# DIRECTIONS FOR THIS TASK
Copy every line of the entries below character for character, leaving out the pictures.

Stored records

****************

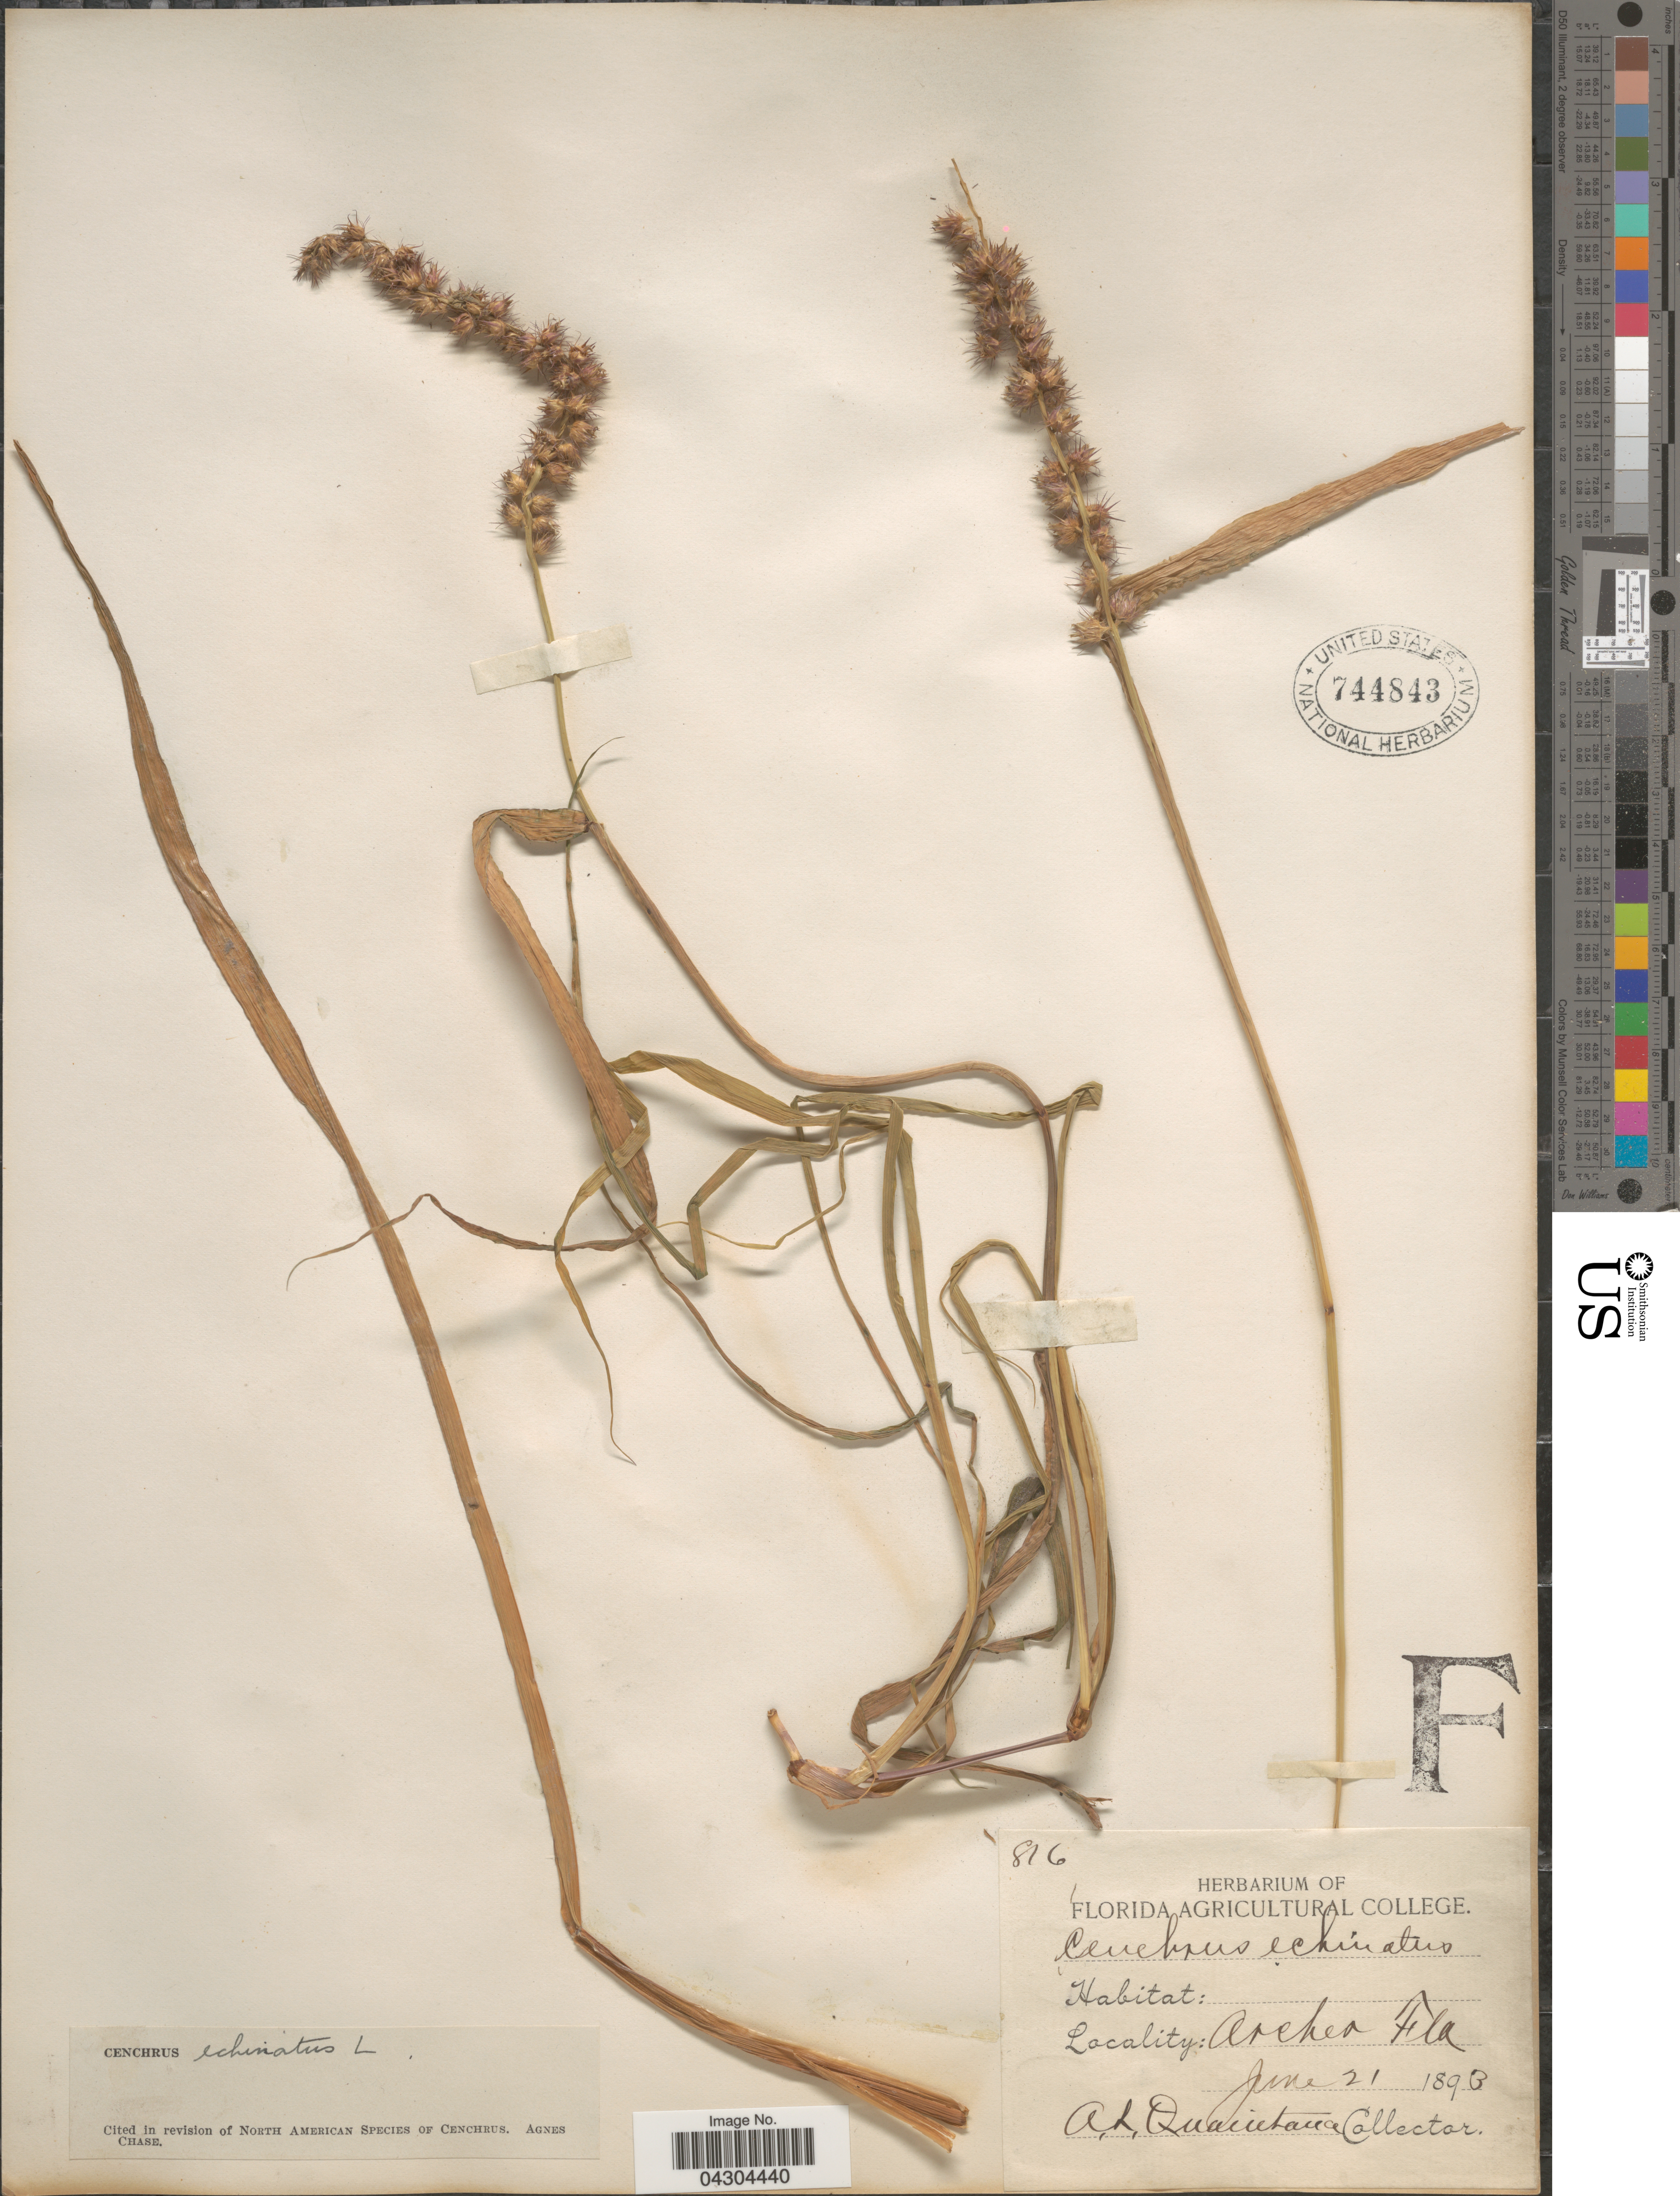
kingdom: Plantae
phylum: Tracheophyta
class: Liliopsida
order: Poales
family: Poaceae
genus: Cenchrus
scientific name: Cenchrus echinatus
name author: L.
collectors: A. Quaintance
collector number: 816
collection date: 1893-06-21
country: United States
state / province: Florida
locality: Archer.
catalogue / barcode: US 744843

****************

# CORRECT ANSWER
kingdom: Plantae
phylum: Tracheophyta
class: Liliopsida
order: Poales
family: Poaceae
genus: Cenchrus
scientific name: Cenchrus echinatus
name author: L.
collectors: A. Quaintance
collector number: 816
collection date: 1893-06-21
country: United States
state / province: Florida
locality: Archer.
catalogue / barcode: US 744843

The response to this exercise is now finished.